▶ _Textausschnitt_:
Hamburg. Vier Tage lang gehören die Bühnen auf dem Kiez in Hamburg wieder vor allem dem Nachwuchs. Das Reeperbahn-Festival geht in seine mittlerweile 18. Runde. Dabei geht es eher selten um Acts mit großem Namen. In manchem Fall kann sich das aber danach schnell ändern.
Ob Punk, Pop, Rock, Indie, Electronic, Jazz oder Hip-Hop - bis Samstagabend steht auf der Hamburger Reeperbahn wieder Musik fast aller Genres im Mittelpunkt. Das 18. Reeperbahn-Festival ist am Mittwochabend offiziell eröffnet worden. Es repräsentiere die Stimmen und den Sound der Gesellschaft und der Demokratie: „jung, divers, queer, Avantgarde und kreativ“, sagte Kulturstaatsministerin Claudia Roth (Grüne) bei der Eröffnungsshow im Stage-Operettenhaus in Hamburg. Veranstaltungen wie diese seien vor allem in Zeiten wichtig, in denen die Demokratie unter anderem von Rassisten attackiert werde.

▶ _Schriftliche Aufgabe 1_: In welchem Haus fand laut dem Textausschnitt über das Reeperbahn-Festival die Eröffnungsshow statt?
▶ _Schriftliche Aufgabe 2_: Setze den Textausschnitt über das Reeperbahn-Festival nach seinem letzten Satz fort.
Die Datensätze sind eigenständiges Material und gehören nicht zum Text.

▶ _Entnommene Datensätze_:
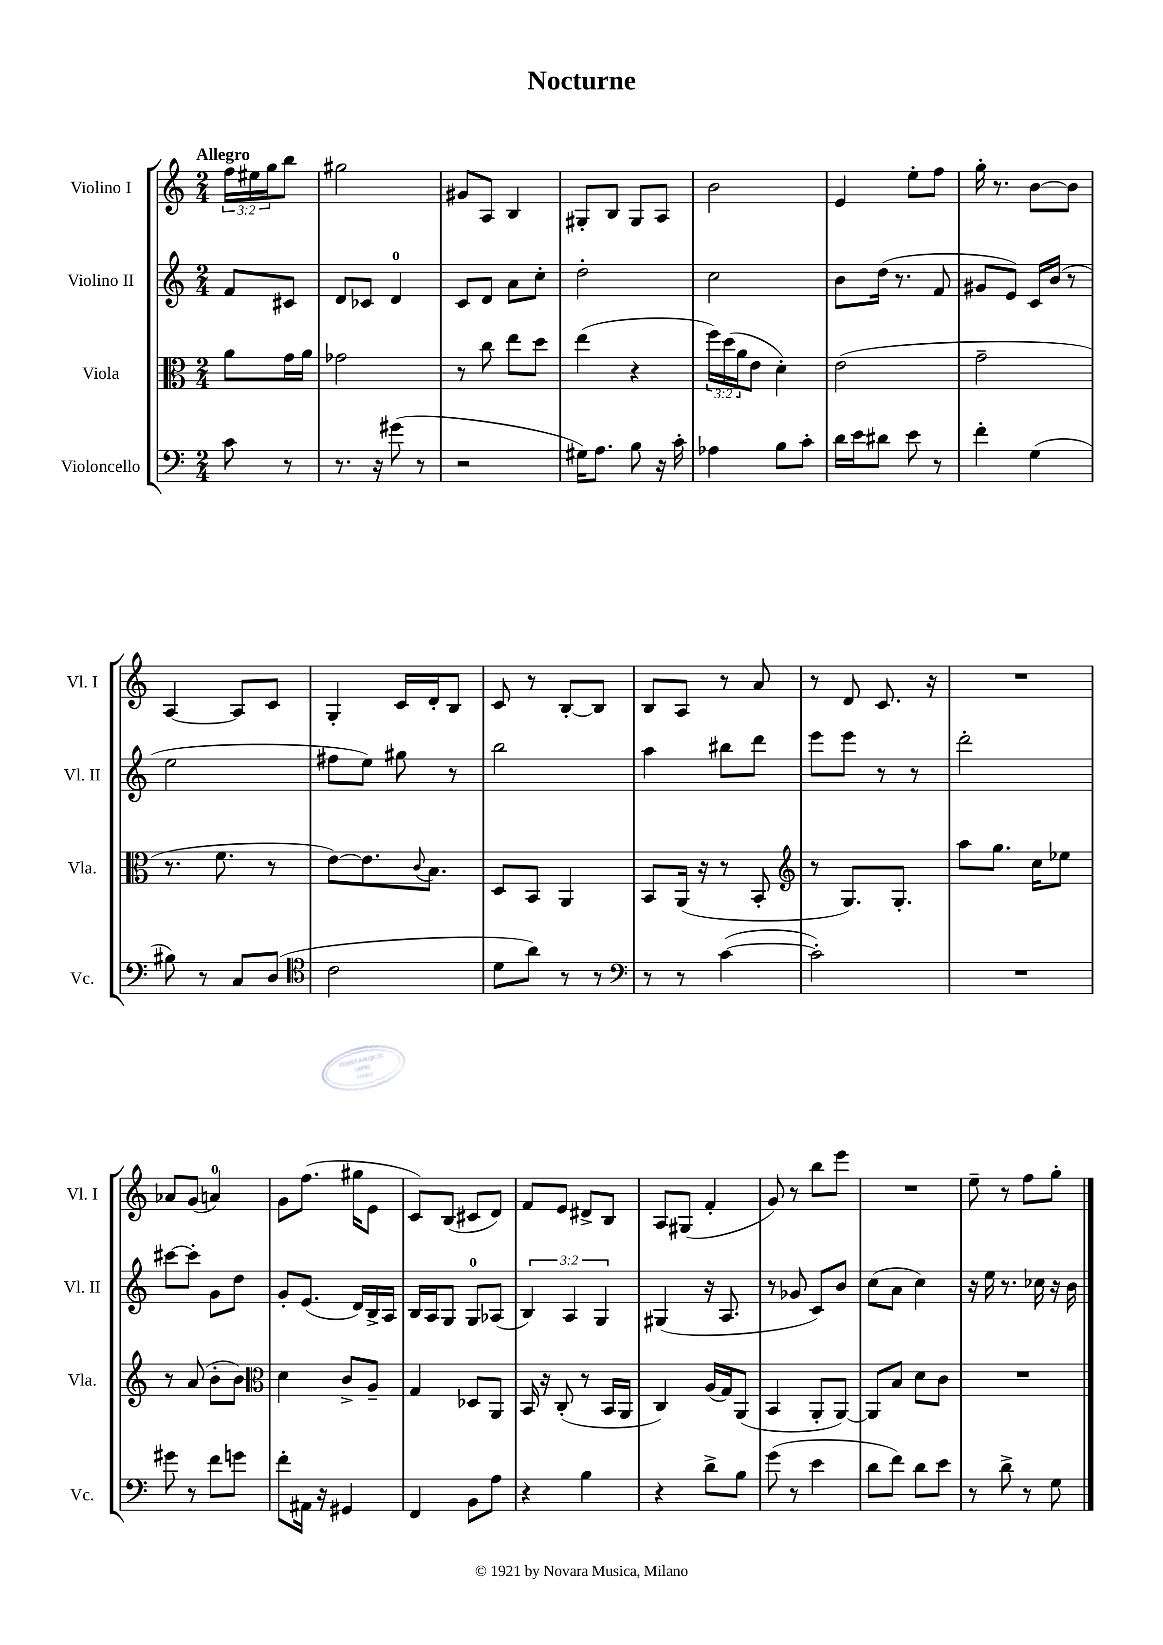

**kern	**kern	**kern	**kern
*part4	*part3	*part2	*part1
*staff4	*staff3	*staff2	*staff1
*I"Violoncello	*I"Viola	*I"Violino II	*I"Violino I
*I'Vc.	*I'Vla.	*I'Vl. II	*I'Vl. I
*clefF4	*clefC3	*clefG2	*clefG2
*k[]	*k[]	*k[]	*k[]
*M2/4	*M2/4	*M2/4	*M2/4
=	=	=	=
!	!	!	!LO:TX:a:B:t=Allegro
8c\	8a\L	8f/L	24ff\LL
.	.	.	24ee#X\
.	.	.	24gg\J
8r	16g\L	8c#X/J	8bb\J
.	16a\JJ	.	.
=1	=1	=1	=1
8.r	2g-X\	8d/L	2gg#X\
.	.	8c-X/J	.
16r	.	.	.
(8g#X\	.	4d/	.
8r	.	.	.
=2	=2	=2	=2
2r	8r	8c/L	8g#X/L
.	8cc\	8d/J	8A/J
.	8ee\L	8a\L	4B/
.	8dd\J	8cc'\J	.
=3	=3	=3	=3
16G#X\KL)	(4ee\	2dd'\	8G#X'/L
8.A\J	.	.	.
.	.	.	8B/J
8B\	4r	.	8G#/L
16r	.	.	8A/J
16c'\	.	.	.
=4	=4	=4	=4
4A-X\	24ff\LL)	2cc\	2b\
.	(24dd\	.	.
.	24a\J	.	.
.	8e\J	.	.
8B\L	4d'\)	.	.
8c'\J	.	.	.
=5	=5	=5	=5
16d\LL	(2e\	8b\L	4e/
16e\J	.	.	.
8d#X\J	.	(16dd\Jk	.
.	.	8.r	.
8e\	.	.	8ee'\L
8r	.	8f/	8ff\J
=6	=6	=6	=6
4f'\	2g~\	8g#X/L	16gg'\
.	.	.	8.r
.	.	8e/J)	.
(4G\	.	16c/LL	[8b\L
.	.	(16b/JJ	.
.	.	8r	8b\J]
!!LO:LB:g=z
=7	=7	=7	=7
8B#X\)	8.r	2ee\	[4A/
8r	.	.	.
.	8.f\	.	.
8C/L	.	.	8A/L]
(8D/J	8r	.	8c/J
=8	=8	=8	=8
*clefC4	*	*	*
2c\	[8e\L)	8ff#X\L	4G'/
.	8.e\]	8ee\J)	.
.	.	8gg#X\	16c/LL
.	8qqc/	.	.
.	8.B\J	.	16d'/J
.	.	8r	8B/J
=9	=9	=9	=9
8d\L	8D/L	2bb\	8c/
8a\J)	8BB/J	.	8r
8r	4AA/	.	[8B'/L
8r	.	.	8B/J]
=10	=10	=10	=10
*clefF4	*	*	*
8r	8BB/L	4aa\	8B/L
8r	(16AA/Jk	.	8A/J
.	16r	.	.
([4c\	8r	8bb#X\L	8r
.	8BB'/	8ddd\J	8a/
=11	=11	=11	=11
*	*clefG2	*	*
2c'\])	8r	8eee\L	8r
.	8.G/L)	8eee\J	8d/
.	.	8r	8.c/
.	8.G'/J	.	.
.	.	8r	.
.	.	.	16r
=12	=12	=12	=12
2r	8aa\L	2ddd'\	2r
.	8.gg\J	.	.
.	16cc\KL	.	.
.	8ee-X\J	.	.
!!LO:LB:g=z
=13	=13	=13	=13
8g#X\	8r	[8ccc#X\L	8a-X/L
8r	(8a/	8ccc#'\J]	(8g/J
8f\L	8b'\L	8g\L	4an/)
8gn\J	8b\J)	8dd\J	.
=14	=14	=14	=14
*	*clefC3	*	*
8f'\L	4d\	8g'/L	8g\L
16AA#X\Jk	.	(8.e/J	(8.ff\J
16r	.	.	.
4GG#X/	8c^/L	.	.
.	.	16d/LL)	16gg#X\KL
.	8A~/J	16B^/	8e\J
.	.	16A/JJ	.
=15	=15	=15	=15
4FF/	4G/	16B/LL	8c/L)
.	.	16A/J	.
.	.	8G/J	(8B/J
8BB\L	8D-X/L	8G/L	8c#X/L
8A\J	8AA/J	(8A-X/J	8d/J)
=16	=16	=16	=16
4r	16BB/	6B/)	8f/L
.	16r	.	.
.	(8C'/	.	8e/J
.	.	6A/	.
4B\	8r	.	8d#X^/L
.	.	6G/	.
.	16BB/LL	.	8B/J
.	16AA/JJ	.	.
=17	=17	=17	=17
4r	4C/)	(4G#X/	8A/L
.	.	.	(8G#X/J
8d^\L	(16A/LL	16r	4f'/
.	16G/J)	8.A/	.
8B\J	(8AA/J	.	.
=18	=18	=18	=18
(8g\	4BB/	8r	8g/)
8r	.	8g-X/	8r
4e\	8AA'/L	8c/L)	8bb\L
.	[8AA/J)	8b/J	8eee\J
=19	=19	=19	=19
8d\L	8AA/L]	(8cc\L	2r
8f\J)	8B/J	8a\J	.
8d\L	8d\L	4cc\)	.
8e\J	8c\J	.	.
=20	=20	=20	=20
8r	2r	16r	8ee~\
.	.	16ee\	.
8d^\	.	8.r	8r
8r	.	.	8ff\L
.	.	16cc-X\	.
8G\	.	16r	8gg'\J
.	.	16b\	.
==	==	==	==
*-	*-	*-	*-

▶ _Antwort 1_: Im Stage-Operettenhaus in Hamburg.

▶ _Antwort 2_:
Hamburgs Bürgermeister Peter Tschentscher betonte die Bedeutung des Festivals für die Musikbranche und für die Gesellschaft. „Wir leben in herausfordernden Zeiten. Das macht es umso wichtiger, nicht zu vergessen, was uns glücklich und zufrieden macht.“ Hamburg sei stolz darauf, Gastgeber für dieses einzigartige Event zu sein, sagte der SPD-Politiker. Star der Eröffnungsshow war Arlo Parks, die zwei Songs zum Besten gab. Auf der Bühne standen auch die Acts Iniko und Gerd sowie Stand-Up-Künstlerin und Aktivistin Enissa Amani.
Nachdem im vergangenen Jahr unmittelbar nach der Eröffnungsshow Kraftklub und Bill Kaulitz direkt vor dem Operettenhaus ein Überraschungskonzert gegeben hatten, konnten die Showgäste in diesem Jahr direkt in die Clubs abtauchen. Erst am Donnerstagabend soll auf dem Heiligengeistfeld eine namhafte Überraschungsband ihren Auftritt haben und wohl Tausende vor das Stadion des Fußball-Zweitligisten FC St. Pauli locken.
Eigentlich soll bei dem Festival das Rampenlicht aber nicht den großen Namen gehören, sondern Newcomer ins Licht rücken. So betonte Festival-Chef Alexander Schulz, in diesem Jahr sehr auf die Bedürfnisse und Erwartungen der „nächsten Generation“ eingehen und diesen eine Bühne geben zu wollen. „Die nächste Generation weiß genau, was geht. Deshalb sollen wir ihr zuhören“, sagte Schulz.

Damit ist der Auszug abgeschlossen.